香る鯨

驟雨

12月23日

 私はキチガイになったのだろうか。いや、すでにキチガイなのだろう。高校を中退し無職として五年間生きてきた。五年間?いや、本当はもっと短いかもしれないしもっと長いのかもしれない。カレンダーに書かれた日付を見ることもなくなり、どれだけの時間が過ぎたのかさえ私にはわからなくなってしまった。恥ずかしい話だ。家では穀潰しにも関わらず未だ両親の稼ぎで飯を食わせてもらっている。

 今日、インターネットを開くと上皇の誕生日にも関わらず労働をさせるとは何事だ!などという労働者たちの冗談交じりの仕事への疲れを感じさせる話題が飛び交っている。こうして働いている人々の言葉を聞くと頭が上がらない。なにせ私はニートなのだ。彼らが必死に働いている恩恵で気付かれたこの日本社会で私は今日も働くことなく怠惰に時間を浪費している。

 そんな生活をしているわけだから当然私が社会から糾弾されるような人間であることは理解している。いわゆる社会不適合者というやつだ。子供の頃はふざけながら自分はそれだと自称していたものだが、いざなってみるとなんとも心を抉るものがある。働かねば、働かねばと思う内にずっとその現実から逃げてきたわけだ。

 だが、自身の事をキチガイだと考えたのはそれが理由というわけではない。勿論それが全く関係ないと言えば嘘にはなるわけだが。

 魚影をみたのだ。それだけ聞くと何を言っているんだこの馬鹿は、海にでも行けば魚影の一つでも見ることもあるだろうと思うかもしれないが、そう話を聞き捨てないで頂きたい。海では見たのではない。夜空で見たのだ。魚影を。それもただの魚影ではない。大きな魚影だった。あれはおそらく鯨だろうか。月明りが夜空を照らし、薄い暗闇が張られた空を、悠々とそれはこの世の物とは思えぬほどの大きさをした魚影が空を泳ぐのを私は見たのだ。

 異質な光景だった。手元にあったスマートフォンで写真でも撮ればよかったなどと今更ながらに後悔するほどには珍しい光景だった。だが写真を撮ることすら忘れえしまうほど、いや、もはやあの時の私は自身の起こしえる行為全てを忘れてしまうほどにはあの光景に引き込まれていた。文字道理呼吸すら忘れていたのだろう。

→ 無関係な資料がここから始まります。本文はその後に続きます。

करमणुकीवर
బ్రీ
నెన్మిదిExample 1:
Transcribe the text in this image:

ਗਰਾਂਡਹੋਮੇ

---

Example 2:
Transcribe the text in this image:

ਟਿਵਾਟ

 あれは一体何だったんだろうと思う。虚無的な時間を食い続けた結果私が見た幻影だろうか。だが到底そうとは思えない。あれは実在だと。そう思わせるほどに力強く、凛々しく、現代風に言えば解像度の高い光景だった。あの鯨の尾のうねりが今でも忘れられない。あの姿を見てしまってから私の脳は鯨の事しか考えられなくなている。あの光景を何度も何度も思い返し、何度も何度も問い続ける。当然何もない自分に問うても有益な解が導かれることはない。だが一つ思い出せることがあった。

 あの鯨が泳いだ時、あの鯨の尾がうねった時、甘い香りがした気がする。あの香りには覚えがある。金木犀だ。甘く季節外れの金木犀の香りが確かに私の鼻を通った。

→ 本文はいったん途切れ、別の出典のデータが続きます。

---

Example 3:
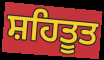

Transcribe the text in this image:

ਸ਼ਹਿਤੂਤ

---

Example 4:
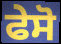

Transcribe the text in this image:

ਫੇਸੋ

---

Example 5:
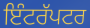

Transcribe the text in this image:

ਇੰਟਰੱਪਟਰ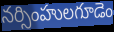
నర్సింహులగూడెంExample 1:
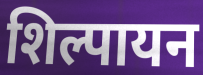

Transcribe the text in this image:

शिल्पायन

 あぁ、そうだ。なぜ忘れていたのだろう。確かに金木犀の臭いがした。

 これを忘れてはいけない。なぜだがそんな衝動に駆られる。高校の時使って以来、もうずっと使っていなかった勉強用のノートを取り出す。幸い一つ新品の物が見つかった。昔の私は勤勉だったらしい。使い込んだノートが沢山見つかった。その使い込んんだノート達を無視して、私はまっさらなノートに一つ今日見たそれを書くことにする。


 夜空に鯨がいた。金木犀の香りがした。


私はそう書き込んでノートを閉じた。